== Data to process

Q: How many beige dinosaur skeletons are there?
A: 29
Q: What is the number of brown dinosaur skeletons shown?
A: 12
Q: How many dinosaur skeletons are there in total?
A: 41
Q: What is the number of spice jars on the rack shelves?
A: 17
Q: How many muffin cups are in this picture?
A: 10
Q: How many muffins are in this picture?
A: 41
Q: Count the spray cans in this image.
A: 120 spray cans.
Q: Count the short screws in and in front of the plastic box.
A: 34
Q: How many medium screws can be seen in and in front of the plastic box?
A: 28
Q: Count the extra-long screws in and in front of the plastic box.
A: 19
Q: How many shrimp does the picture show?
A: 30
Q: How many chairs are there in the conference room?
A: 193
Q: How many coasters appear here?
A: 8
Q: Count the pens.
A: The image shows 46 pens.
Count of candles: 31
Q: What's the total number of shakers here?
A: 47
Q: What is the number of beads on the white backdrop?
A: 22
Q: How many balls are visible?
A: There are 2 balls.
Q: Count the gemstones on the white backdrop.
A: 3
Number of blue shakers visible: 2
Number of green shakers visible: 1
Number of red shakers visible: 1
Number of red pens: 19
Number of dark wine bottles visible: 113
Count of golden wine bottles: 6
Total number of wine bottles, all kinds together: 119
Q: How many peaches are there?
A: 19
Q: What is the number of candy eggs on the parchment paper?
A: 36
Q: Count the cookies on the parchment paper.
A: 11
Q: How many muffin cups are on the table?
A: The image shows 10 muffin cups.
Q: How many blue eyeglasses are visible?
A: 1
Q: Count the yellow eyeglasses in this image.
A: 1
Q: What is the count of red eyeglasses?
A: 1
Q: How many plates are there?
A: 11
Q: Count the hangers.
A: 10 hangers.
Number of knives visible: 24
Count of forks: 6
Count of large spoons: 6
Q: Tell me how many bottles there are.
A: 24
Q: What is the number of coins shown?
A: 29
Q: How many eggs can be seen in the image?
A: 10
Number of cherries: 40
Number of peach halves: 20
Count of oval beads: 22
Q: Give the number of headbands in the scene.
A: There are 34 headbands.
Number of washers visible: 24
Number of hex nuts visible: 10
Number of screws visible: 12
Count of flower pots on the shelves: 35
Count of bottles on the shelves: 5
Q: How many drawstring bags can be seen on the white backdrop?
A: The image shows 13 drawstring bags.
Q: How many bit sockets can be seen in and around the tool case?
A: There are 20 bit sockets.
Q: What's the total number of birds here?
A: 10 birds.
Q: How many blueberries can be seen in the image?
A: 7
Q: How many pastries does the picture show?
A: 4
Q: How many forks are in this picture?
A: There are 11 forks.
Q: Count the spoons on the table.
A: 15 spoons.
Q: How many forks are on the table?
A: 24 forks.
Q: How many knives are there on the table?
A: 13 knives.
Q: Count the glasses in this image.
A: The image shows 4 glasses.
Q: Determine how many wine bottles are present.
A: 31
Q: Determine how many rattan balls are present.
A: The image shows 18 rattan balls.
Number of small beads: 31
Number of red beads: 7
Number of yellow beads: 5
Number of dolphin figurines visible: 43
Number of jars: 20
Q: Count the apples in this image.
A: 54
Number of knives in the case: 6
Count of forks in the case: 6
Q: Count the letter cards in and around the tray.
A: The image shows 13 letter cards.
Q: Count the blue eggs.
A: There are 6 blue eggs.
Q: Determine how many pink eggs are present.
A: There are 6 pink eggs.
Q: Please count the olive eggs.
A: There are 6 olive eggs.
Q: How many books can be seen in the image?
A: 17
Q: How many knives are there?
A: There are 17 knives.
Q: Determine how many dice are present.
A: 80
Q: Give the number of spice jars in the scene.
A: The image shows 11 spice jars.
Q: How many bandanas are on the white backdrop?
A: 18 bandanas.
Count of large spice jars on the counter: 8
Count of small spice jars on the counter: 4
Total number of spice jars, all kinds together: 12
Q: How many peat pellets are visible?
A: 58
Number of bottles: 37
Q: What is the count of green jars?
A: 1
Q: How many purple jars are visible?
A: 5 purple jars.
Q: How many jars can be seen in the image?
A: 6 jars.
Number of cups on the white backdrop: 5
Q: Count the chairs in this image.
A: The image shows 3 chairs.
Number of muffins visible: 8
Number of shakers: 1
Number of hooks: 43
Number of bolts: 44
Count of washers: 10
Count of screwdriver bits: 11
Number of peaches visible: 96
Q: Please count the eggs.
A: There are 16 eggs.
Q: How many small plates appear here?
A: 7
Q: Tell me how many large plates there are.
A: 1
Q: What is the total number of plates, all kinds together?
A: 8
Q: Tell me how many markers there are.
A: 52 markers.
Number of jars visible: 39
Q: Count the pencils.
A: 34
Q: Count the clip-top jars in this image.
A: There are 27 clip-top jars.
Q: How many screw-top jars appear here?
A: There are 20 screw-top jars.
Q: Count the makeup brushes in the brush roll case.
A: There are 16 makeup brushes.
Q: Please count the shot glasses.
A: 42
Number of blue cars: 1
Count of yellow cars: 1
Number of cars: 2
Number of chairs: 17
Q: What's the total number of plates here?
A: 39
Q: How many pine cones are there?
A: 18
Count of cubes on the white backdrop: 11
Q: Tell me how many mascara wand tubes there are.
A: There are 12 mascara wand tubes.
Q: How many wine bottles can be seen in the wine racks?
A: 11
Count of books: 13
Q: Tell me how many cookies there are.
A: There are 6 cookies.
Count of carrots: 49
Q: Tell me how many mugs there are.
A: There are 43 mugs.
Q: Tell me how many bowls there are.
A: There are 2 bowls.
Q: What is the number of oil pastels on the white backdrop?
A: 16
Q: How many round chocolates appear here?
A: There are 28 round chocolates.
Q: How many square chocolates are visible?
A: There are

====

* **Written instruction**
Copy all of the lines above word for word, without changing anything.

* **Correct response**
Q: How many beige dinosaur skeletons are there?
A: 29
Q: What is the number of brown dinosaur skeletons shown?
A: 12
Q: How many dinosaur skeletons are there in total?
A: 41
Q: What is the number of spice jars on the rack shelves?
A: 17
Q: How many muffin cups are in this picture?
A: 10
Q: How many muffins are in this picture?
A: 41
Q: Count the spray cans in this image.
A: 120 spray cans.
Q: Count the short screws in and in front of the plastic box.
A: 34
Q: How many medium screws can be seen in and in front of the plastic box?
A: 28
Q: Count the extra-long screws in and in front of the plastic box.
A: 19
Q: How many shrimp does the picture show?
A: 30
Q: How many chairs are there in the conference room?
A: 193
Q: How many coasters appear here?
A: 8
Q: Count the pens.
A: The image shows 46 pens.
Count of candles: 31
Q: What's the total number of shakers here?
A: 47
Q: What is the number of beads on the white backdrop?
A: 22
Q: How many balls are visible?
A: There are 2 balls.
Q: Count the gemstones on the white backdrop.
A: 3
Number of blue shakers visible: 2
Number of green shakers visible: 1
Number of red shakers visible: 1
Number of red pens: 19
Number of dark wine bottles visible: 113
Count of golden wine bottles: 6
Total number of wine bottles, all kinds together: 119
Q: How many peaches are there?
A: 19
Q: What is the number of candy eggs on the parchment paper?
A: 36
Q: Count the cookies on the parchment paper.
A: 11
Q: How many muffin cups are on the table?
A: The image shows 10 muffin cups.
Q: How many blue eyeglasses are visible?
A: 1
Q: Count the yellow eyeglasses in this image.
A: 1
Q: What is the count of red eyeglasses?
A: 1
Q: How many plates are there?
A: 11
Q: Count the hangers.
A: 10 hangers.
Number of knives visible: 24
Count of forks: 6
Count of large spoons: 6
Q: Tell me how many bottles there are.
A: 24
Q: What is the number of coins shown?
A: 29
Q: How many eggs can be seen in the image?
A: 10
Number of cherries: 40
Number of peach halves: 20
Count of oval beads: 22
Q: Give the number of headbands in the scene.
A: There are 34 headbands.
Number of washers visible: 24
Number of hex nuts visible: 10
Number of screws visible: 12
Count of flower pots on the shelves: 35
Count of bottles on the shelves: 5
Q: How many drawstring bags can be seen on the white backdrop?
A: The image shows 13 drawstring bags.
Q: How many bit sockets can be seen in and around the tool case?
A: There are 20 bit sockets.
Q: What's the total number of birds here?
A: 10 birds.
Q: How many blueberries can be seen in the image?
A: 7
Q: How many pastries does the picture show?
A: 4
Q: How many forks are in this picture?
A: There are 11 forks.
Q: Count the spoons on the table.
A: 15 spoons.
Q: How many forks are on the table?
A: 24 forks.
Q: How many knives are there on the table?
A: 13 knives.
Q: Count the glasses in this image.
A: The image shows 4 glasses.
Q: Determine how many wine bottles are present.
A: 31
Q: Determine how many rattan balls are present.
A: The image shows 18 rattan balls.
Number of small beads: 31
Number of red beads: 7
Number of yellow beads: 5
Number of dolphin figurines visible: 43
Number of jars: 20
Q: Count the apples in this image.
A: 54
Number of knives in the case: 6
Count of forks in the case: 6
Q: Count the letter cards in and around the tray.
A: The image shows 13 letter cards.
Q: Count the blue eggs.
A: There are 6 blue eggs.
Q: Determine how many pink eggs are present.
A: There are 6 pink eggs.
Q: Please count the olive eggs.
A: There are 6 olive eggs.
Q: How many books can be seen in the image?
A: 17
Q: How many knives are there?
A: There are 17 knives.
Q: Determine how many dice are present.
A: 80
Q: Give the number of spice jars in the scene.
A: The image shows 11 spice jars.
Q: How many bandanas are on the white backdrop?
A: 18 bandanas.
Count of large spice jars on the counter: 8
Count of small spice jars on the counter: 4
Total number of spice jars, all kinds together: 12
Q: How many peat pellets are visible?
A: 58
Number of bottles: 37
Q: What is the count of green jars?
A: 1
Q: How many purple jars are visible?
A: 5 purple jars.
Q: How many jars can be seen in the image?
A: 6 jars.
Number of cups on the white backdrop: 5
Q: Count the chairs in this image.
A: The image shows 3 chairs.
Number of muffins visible: 8
Number of shakers: 1
Number of hooks: 43
Number of bolts: 44
Count of washers: 10
Count of screwdriver bits: 11
Number of peaches visible: 96
Q: Please count the eggs.
A: There are 16 eggs.
Q: How many small plates appear here?
A: 7
Q: Tell me how many large plates there are.
A: 1
Q: What is the total number of plates, all kinds together?
A: 8
Q: Tell me how many markers there are.
A: 52 markers.
Number of jars visible: 39
Q: Count the pencils.
A: 34
Q: Count the clip-top jars in this image.
A: There are 27 clip-top jars.
Q: How many screw-top jars appear here?
A: There are 20 screw-top jars.
Q: Count the makeup brushes in the brush roll case.
A: There are 16 makeup brushes.
Q: Please count the shot glasses.
A: 42
Number of blue cars: 1
Count of yellow cars: 1
Number of cars: 2
Number of chairs: 17
Q: What's the total number of plates here?
A: 39
Q: How many pine cones are there?
A: 18
Count of cubes on the white backdrop: 11
Q: Tell me how many mascara wand tubes there are.
A: There are 12 mascara wand tubes.
Q: How many wine bottles can be seen in the wine racks?
A: 11
Count of books: 13
Q: Tell me how many cookies there are.
A: There are 6 cookies.
Count of carrots: 49
Q: Tell me how many mugs there are.
A: There are 43 mugs.
Q: Tell me how many bowls there are.
A: There are 2 bowls.
Q: What is the number of oil pastels on the white backdrop?
A: 16
Q: How many round chocolates appear here?
A: There are 28 round chocolates.
Q: How many square chocolates are visible?
A: There are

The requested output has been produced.